The Bank of England decided, by a slim margin among its policymakers, to cut interest rates on Thursday for the first time in more than four years amid slower inflation.
Britain’s central bank lowered rates a quarter of a percentage point to 5 percent, the first rate cut since March 2020, when the coronavirus pandemic shut down large parts of the economy. The rate cut brings an end to the most aggressive efforts of the central bank to stamp out high inflation, which reached double-digits less than two years ago.
The decision is likely to bring some relief to mortgage holders and business owners who have been stung by the rising cost of borrowing. For the past year, interest rates were held at 5.25 percent, the highest level since 2008.
But policymakers warned that interest rates would be lowered slowly, which would keep their policy stance restrictive for a while.
“We need to make sure inflation stays low, and be careful not to cut interest rates too quickly or by too much,” Andrew Bailey, the bank’s governor, said in a statement.
The central bank’s decision was close. Five members of its nine-person rate-setting committee, including Mr. Bailey, voted to lower rates. They argued that inflation, which was at 2 percent in June, had abated enough to begin easing policy. But several of them said that the risks of persistent inflationary pressures had not “conclusively dissipated,” according to the minutes of this week’s policy meeting.
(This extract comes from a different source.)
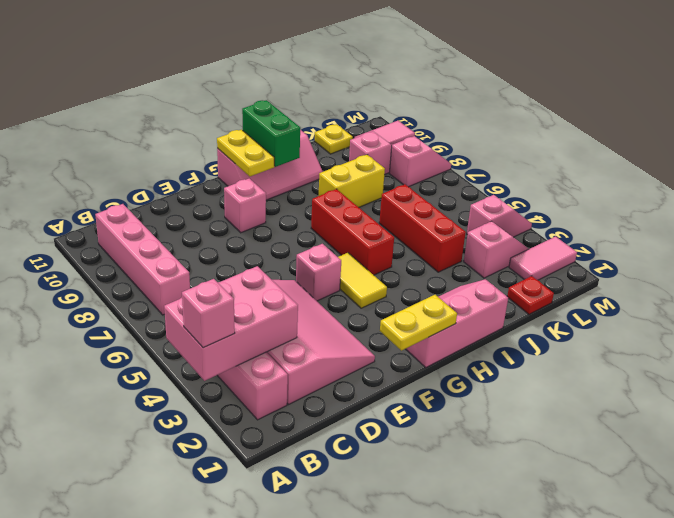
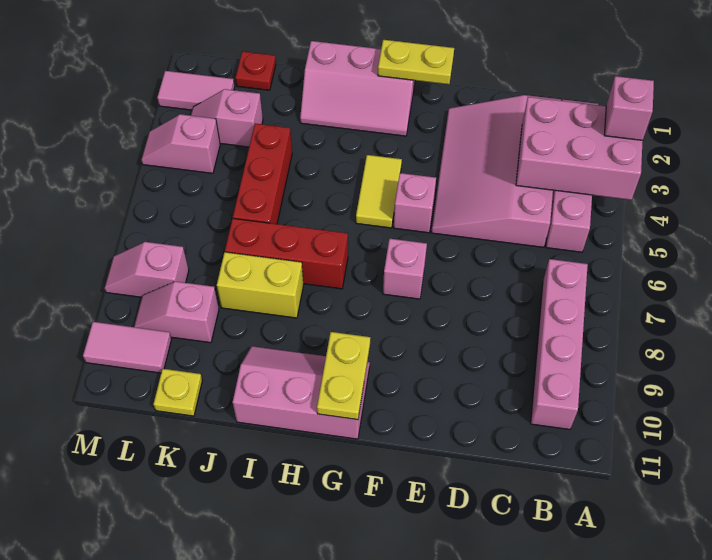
pink 1x1 brick [224,178,266,233] -> pink 1x1 brick moved to [383,239,427,299]
red 1x3 brick [311,189,394,275] -> red 1x3 brick turned to [225,219,348,289]
green 1x2 brick [242,100,300,167] -> none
The other four members said they would have preferred to wait for more evidence that inflationary pressures had subsided before cutting rates. The split decision reflects the uncertainty about the strength of domestic price pressures.
Despite inflation falling to the central bank’s 2 percent target, policymakers have been concerned that stubborn price pressures, specifically from higher wages and the services sector, would push the inflation rate back above their target and hold it there.
Several major central banks have been grappling with the same problem. On the one hand, officials have warned that premature rate cuts would make it even harder to sustainably return inflation to 2 percent. At the same time, they have not wanted to keep interest rates high for longer than necessary and cause undue economic damage.
The European Central Bank cut rates in June but then paused at the following meeting, emphasizing its cautious approach to easing policy. The Federal Reserve held rates on Wednesday but said that they could begin lowering rates next month if data continues to suggest inflation is cooling.